──────── Text
The prayer takes place during the rebuilding of Jerusalem, an attempt to solidify the material environment for the Jews surrounded by a hostile people. How does this situation find parallels in the death and resurrection of Christ? In the situation of our local congregation now? In the situation of the church catholic throughout the world?

John 10:1-10
Maybe the best way to read the Gospel reading is to read it from the back forward – the last phrase. How does this last verse presuppose the resurrection of Jesus? What does it do to our understanding of “life” if “abundant life” is defined in the coming of Jesus? What is the difference between Jesus and the thief? If the “sheepfold” is abundant life, what is the thief? What would be the differences between abundant life of the thief and that provided through the gate?
────────────────
**Goal 1**
Transcribe the portion of the study text that begins at the words "The prayer takes" and stops after "throughout the world?", keeping its wording unchanged.
──────── Dataset rows
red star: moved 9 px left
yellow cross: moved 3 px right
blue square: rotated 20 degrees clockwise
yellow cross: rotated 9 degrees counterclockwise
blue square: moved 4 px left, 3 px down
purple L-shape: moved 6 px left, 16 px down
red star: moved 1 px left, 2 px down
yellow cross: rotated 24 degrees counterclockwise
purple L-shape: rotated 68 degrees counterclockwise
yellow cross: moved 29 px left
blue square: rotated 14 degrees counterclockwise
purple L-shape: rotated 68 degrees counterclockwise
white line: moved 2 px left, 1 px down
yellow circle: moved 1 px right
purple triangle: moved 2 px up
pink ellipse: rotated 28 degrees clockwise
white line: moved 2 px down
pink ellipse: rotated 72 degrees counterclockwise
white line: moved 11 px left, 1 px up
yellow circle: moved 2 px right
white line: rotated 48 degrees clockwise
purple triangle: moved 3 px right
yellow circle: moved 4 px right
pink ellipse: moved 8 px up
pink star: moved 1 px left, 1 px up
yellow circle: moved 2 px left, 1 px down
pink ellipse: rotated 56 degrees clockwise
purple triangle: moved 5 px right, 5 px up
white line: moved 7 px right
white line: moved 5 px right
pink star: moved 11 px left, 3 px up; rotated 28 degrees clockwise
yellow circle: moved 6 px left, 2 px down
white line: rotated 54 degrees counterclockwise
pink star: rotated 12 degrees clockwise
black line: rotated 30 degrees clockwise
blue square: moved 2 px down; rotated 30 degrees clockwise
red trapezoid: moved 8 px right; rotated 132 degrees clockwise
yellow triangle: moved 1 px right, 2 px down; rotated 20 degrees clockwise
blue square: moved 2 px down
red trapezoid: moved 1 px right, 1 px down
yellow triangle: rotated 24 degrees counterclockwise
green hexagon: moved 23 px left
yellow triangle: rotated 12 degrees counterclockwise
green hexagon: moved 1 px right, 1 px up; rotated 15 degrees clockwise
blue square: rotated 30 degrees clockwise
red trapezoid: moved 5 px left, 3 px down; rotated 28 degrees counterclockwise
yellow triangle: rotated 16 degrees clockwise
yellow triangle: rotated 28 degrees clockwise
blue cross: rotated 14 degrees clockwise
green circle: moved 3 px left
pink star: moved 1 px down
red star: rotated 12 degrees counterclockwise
────────────────
**Goal 2**
Count the lines of the listing that contain the string "blue", and reply with the number alone.

**Exercise answer 1**
The prayer takes place during the rebuilding of Jerusalem, an attempt to solidify the material environment for the Jews surrounded by a hostile people. How does this situation find parallels in the death and resurrection of Christ? In the situation of our local congregation now? In the situation of the church catholic throughout the world?

**Exercise answer 2**
7